Lloyd Evans Lloyd Evans

Pride and prejudice | 10 March 2016

Plus: Hand to God is an aggressive and puerile attack on Christian evangelism – and an ideal present for youngsters

issue 12 March 2016

Jonathan Lynn, co-author of Yes Minister, has excavated the history of France during the two world wars and discovered dramatic gold. He presents us with pen portraits of eminent Frenchmen we think we know. Marshal Pétain (Tom Conti) is a humane pragmatist who refuses to risk speculative assaults on the Western Front. He evolved his strategy from a single motto: never attack until victory is certain. That worked fine at Verdun but in 1940 the same doctrine entailed capitulation to the all-conquering Germans. Pétain’s young protégé during the Great War is a surprise and a delight. We imagine Charles de Gaulle as a monumental slab of garlic-scented arrogance with the body of a furniture-shifter and the face of a parrot-fish. But here we meet a shy, brave, vulnerable aesthete whose single-mindedness makes him eccentrically charming rather than cold or vain. His wife encourages him to acquire humility and he instantly assents to her advice. He then asks disconcertingly, ‘What shall I do now I’m humble?’
Lynn’s brilliance is to realise that our preconceptions can be fruitfully turned on their heads. One of de Gaulle’s famous lines — ‘when I want to know what France thinks I ask myself’ — might suggest either over-weaning arrogance or homespun common sense. The delivery is everything. Laurence Fox, not hitherto noted as a light comedian, turns out to be a brilliantly gifted clown. His de Gaulle is a swaggering and inspirational maverick who also comes across as a bit of a heart-throb. With his stiff and insensitive sweetness, Fox is hilarious throughout. He’s is cleverly matched with the sly, elusive Conti, who gives a performance of quiet mastery. He plays Pétain with a Yorkshire lilt, which sounds a bit odd from a French general, but it highlights his provincial origins and dislike of cosmopolitan fakery. Conti is one of those marinated old turns who can trigger a laugh with just a half-inch upward curl of the lip or eyebrow. The script is also a history lesson that reveals a curious symmetry between the characters who began as master /pupil and gradually became almost father/son. When Vichy France condemned de Gaulle as a traitor, Pétain reluctantly signed the warrant for his execution. And after the war, when Pétain was tried, de Gaulle had the option — which he declined, of course — of putting his former mentor to death. The present run of this terrific comedy has sold out and a move to larger premises seems inevitable. One cautionary note. Lynn has a defect common to playwrights who emerged in the 1970s: not much interest in women. The only female character here, Mme de Gaulle, is nothing more than a wise pair of udders in a silk blouse.
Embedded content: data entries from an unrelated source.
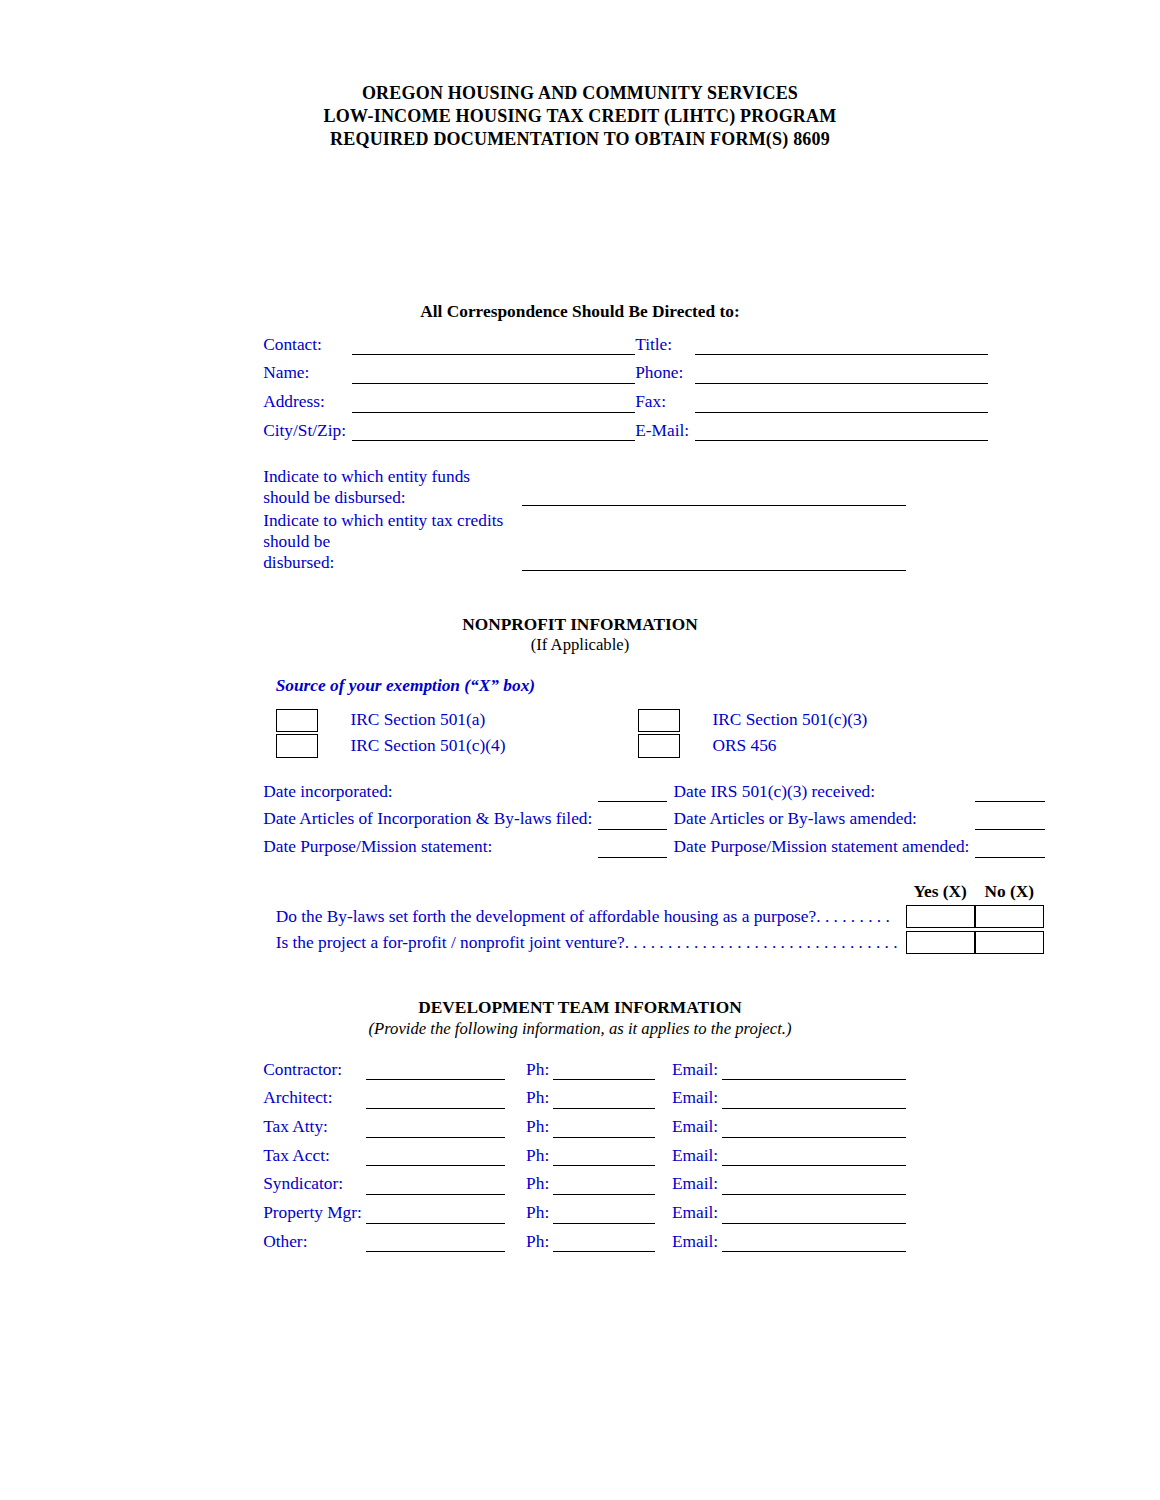OREGON HOUSING AND COMMUNITY SERVICES
LOW-INCOME HOUSING TAX CREDIT (LIHTC) PROGRAM
REQUIRED DOCUMENTATION TO OBTAIN FORM(S) 8609
All Correspondence Should Be Directed to:
| Contact: | | | Title: | |
| Name: | | | Phone: | |
| Address: | | | Fax: | |
| City/St/Zip: | | | E-Mail: | |
| Indicate to which entity funds should be disbursed: | |
| Indicate to which entity tax credits should be disbursed: | |
NONPROFIT INFORMATION
(If Applicable)
Source of your exemption (“X” box)
| | IRC Section 501(a) | | | IRC Section 501(c)(3) |
| | IRC Section 501(c)(4) | | | ORS 456 |
| Date incorporated: | | Date IRS 501(c)(3) received: | |
| Date Articles of Incorporation & By-laws filed: | | Date Articles or By-laws amended: | |
| Date Purpose/Mission statement: | | Date Purpose/Mission statement amended: | |
| | Yes (X) | No (X) |
| Do the By-laws set forth the development of affordable housing as a purpose?. . . . . . . . . | | |
| Is the project a for-profit / nonprofit joint venture?. . . . . . . . . . . . . . . . . . . . . . . . . . . . . . . . | | |
DEVELOPMENT TEAM INFORMATION
(Provide the following information, as it applies to the project.)
| Contractor: | | Ph: | | Email: | |
| Architect: | | Ph: | | Email: | |
| Tax Atty: | | Ph: | | Email: | |
| Tax Acct: | | Ph: | | Email: | |
| Syndicator: | | Ph: | | Email: | |
| Property Mgr: | | Ph: | | Email: | |
| Other: | | Ph: | | Email: | |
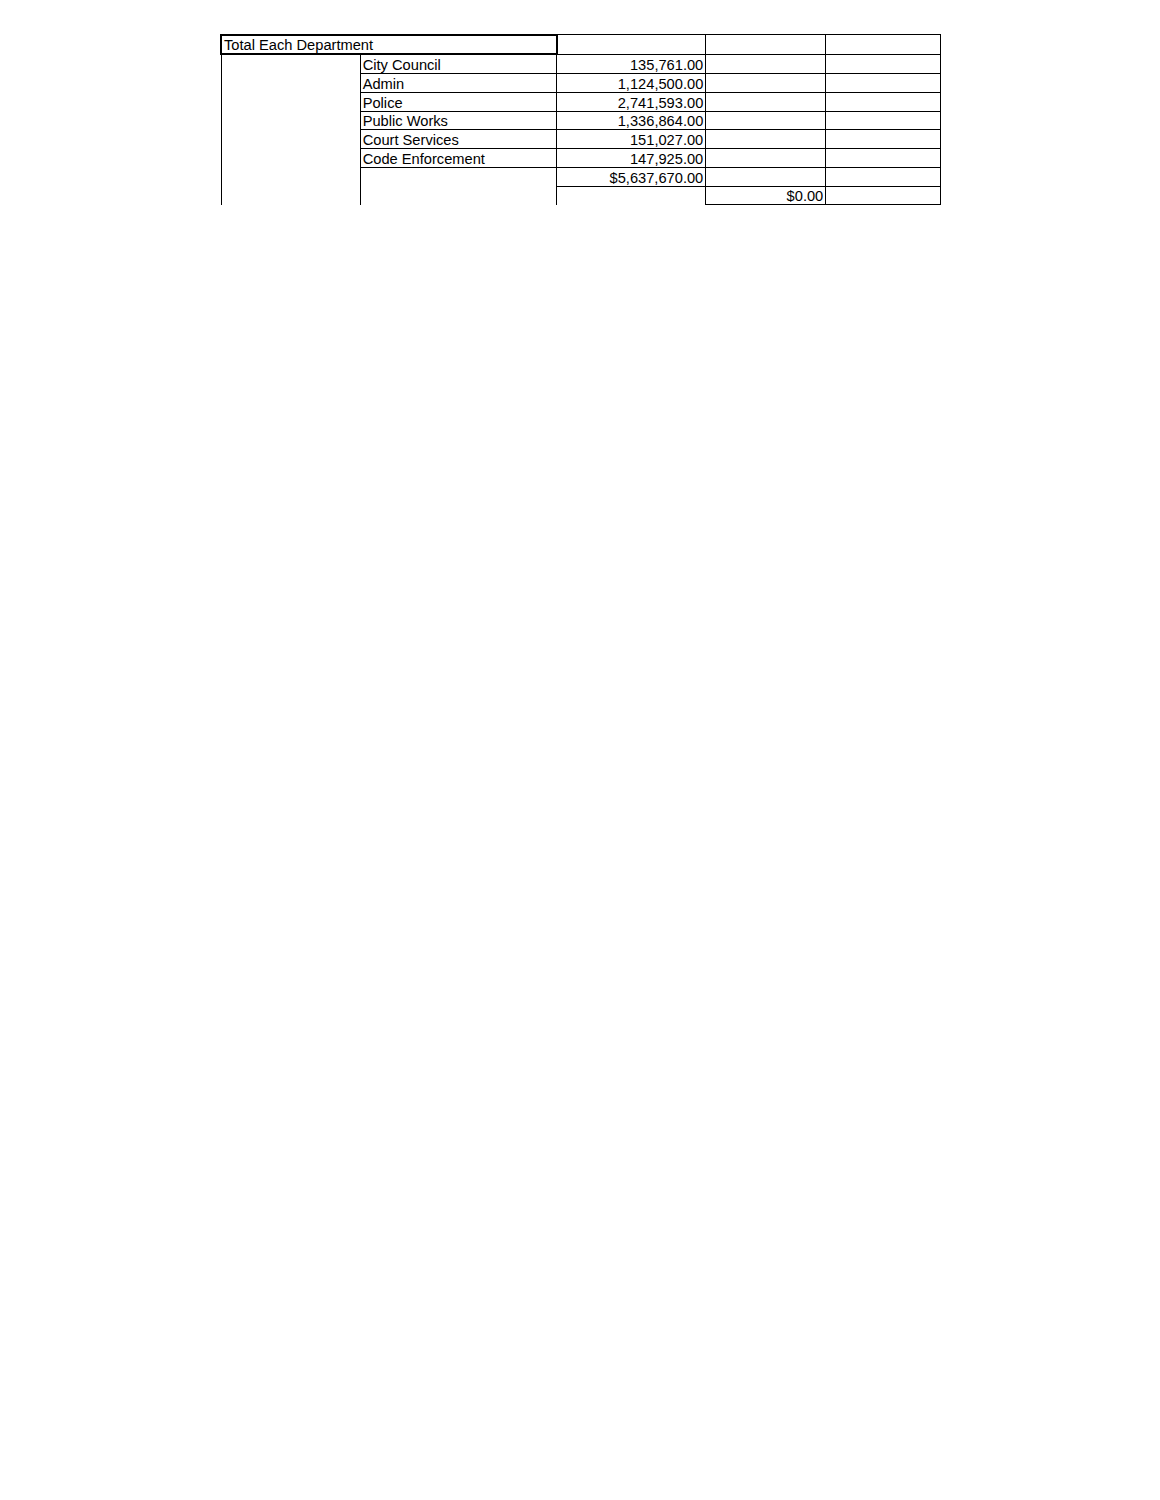| Total Each Department | | | |
| | City Council | 135,761.00 | | |
| | Admin | 1,124,500.00 | | |
| | Police | 2,741,593.00 | | |
| | Public Works | 1,336,864.00 | | |
| | Court Services | 151,027.00 | | |
| | Code Enforcement | 147,925.00 | | |
| | | $5,637,670.00 | | |
| | | | $0.00 | |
Hand To God, a costly import from Broadway, is set in a community of southern Baptists where adolescents are encouraged to rely on glove puppets to express their feelings. This barmy but promising idea has unexpected drawbacks. The glove puppets are minuscule, barely larger than the hand that animates them, and this reduces their power as vessels of communication. The writer, Rob Askins, takes broad swipes at Christian evangelism, which in Britain we associate with marginalised Caribbean or African communities. In America it’s different. Southern Baptism is white, blue-eyed, wealthy, deeply rooted, politically formidable and morally assured. So a New York audience naturally considers it a mark of superiority to laugh at a tradition that retains traces of Mayflower puritanism. But for bourgeois Londoners to jeer at genuflecting Africans singing hymns in a tin shack in Colindale would be unthinkable. So the comic blueprint is out of kilter with our prejudices. And there’s the aesthetic. We’re used to transatlantic marionette shows like The Muppets or Avenue Q, which have a gentle, knowing levity.
This play is aggressive and puerile with a lot of ketchup-y bloodshed and slapstick brutality. Quite a bit of furniture gets smashed to pieces. There’s a grey old pastor (Neil Pearson in an underwritten role) who represents various forms of impotence — religious, political and physical — that will make a lot of sense to pubescent boys. An early scene shows Janie Dee’s spirited Margery, an ageing hottie with a taste for rough sex, seducing her son’s best friend in the church hall. This, too, seems intended solely for the gratification of young lads. Ditto the mimed scenes of oddball eroticism acted out by the puppets of two nervous lovers, Jason and Jessica. The decision to hire Harry Melling (Dudley Dursley from the Potteriad) in the lead role appears to confirm the show’s pitch for a youthful crowd. Unfortunately, those under 25 rarely have the money, or the inclination, to fork out a hundred quid on a pair of West End tickets. But as a birthday treat for youngsters this show is ideal.